La Première ministre Judith Suminwa vient de trancher : désormais, seuls trois canaux officiels sont autorisés à s’exprimer publiquement sur les accords de paix en cours. Il s’agit de la ministre des Affaires étrangères, du porte-parole du Gouvernement et de la Cellule de communication de la Présidence. Une décision qui marque une volonté claire de contrôler les discours autour de ces dossiers sensibles.
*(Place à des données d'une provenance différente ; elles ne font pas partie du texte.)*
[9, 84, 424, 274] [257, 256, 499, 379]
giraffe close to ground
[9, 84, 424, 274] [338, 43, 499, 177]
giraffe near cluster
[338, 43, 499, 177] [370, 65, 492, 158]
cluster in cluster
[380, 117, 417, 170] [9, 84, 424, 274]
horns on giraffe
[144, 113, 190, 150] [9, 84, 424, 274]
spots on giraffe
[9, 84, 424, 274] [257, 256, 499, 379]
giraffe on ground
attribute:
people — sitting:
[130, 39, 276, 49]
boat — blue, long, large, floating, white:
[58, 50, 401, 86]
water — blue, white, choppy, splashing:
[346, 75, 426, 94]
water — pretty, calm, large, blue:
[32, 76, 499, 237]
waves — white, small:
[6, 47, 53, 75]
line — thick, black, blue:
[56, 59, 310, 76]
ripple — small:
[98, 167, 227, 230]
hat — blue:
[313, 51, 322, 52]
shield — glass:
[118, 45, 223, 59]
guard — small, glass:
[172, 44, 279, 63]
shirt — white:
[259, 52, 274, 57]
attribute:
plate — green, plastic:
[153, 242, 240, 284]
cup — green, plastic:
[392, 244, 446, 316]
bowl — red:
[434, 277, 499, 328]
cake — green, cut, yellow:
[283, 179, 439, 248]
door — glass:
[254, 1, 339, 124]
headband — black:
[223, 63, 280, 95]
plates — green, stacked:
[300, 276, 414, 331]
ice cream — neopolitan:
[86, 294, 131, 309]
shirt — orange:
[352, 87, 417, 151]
Cette mesure survient dans un contexte diplomatique tendu, alors que la RDC vient de signer un accord historique de paix sous la médiation des États-Unis. Les tractations avec les parties impliquées, notamment le Rwanda, sont encore en cours, et tout dérapage communicationnel pourrait mettre en péril les avancées réalisées jusque-là.
Judith Suminwa semble ainsi vouloir éviter toute cacophonie au sein du Gouvernement. Ces derniers jours, plusieurs prises de parole non coordonnées ont semé la confusion, entre fuites, interprétations hasardeuses et commentaires non autorisés. Un verrouillage s’imposait pour protéger la ligne officielle de l’exécutif.
En confiant la communication à des figures précises, la Première ministre cherche à garantir la cohérence et la crédibilité du discours gouvernemental sur la scène nationale et internationale. La ministre des Affaires étrangères, notamment, joue un rôle diplomatique central dans le suivi des engagements, tandis que le porte-parole et la Présidence assurent le relais institutionnel.
Cette décision est aussi un signal fort envoyé aux membres du Gouvernement et aux cadres politiques : les sujets de paix et de sécurité nationale ne doivent plus faire l’objet de déclarations improvisées ou partisanes. Tout faux-pas pourrait non seulement décrédibiliser la RDC, mais aussi raviver les tensions déjà fragiles.
Si certains y voient un excès de centralisation, d’autres saluent une approche pragmatique face à des enjeux aussi délicats. Les négociations de paix touchent des intérêts vitaux et impliquent des partenaires internationaux, d’où la nécessité de maîtriser chaque mot.
Ce recentrage communicationnel intervient alors que l’opinion publique attend des résultats concrets. Judith Suminwa joue ici une carte stratégique : celle de la rigueur, pour que la paix ne soit pas qu’un slogan, mais une construction méthodique et bien encadrée.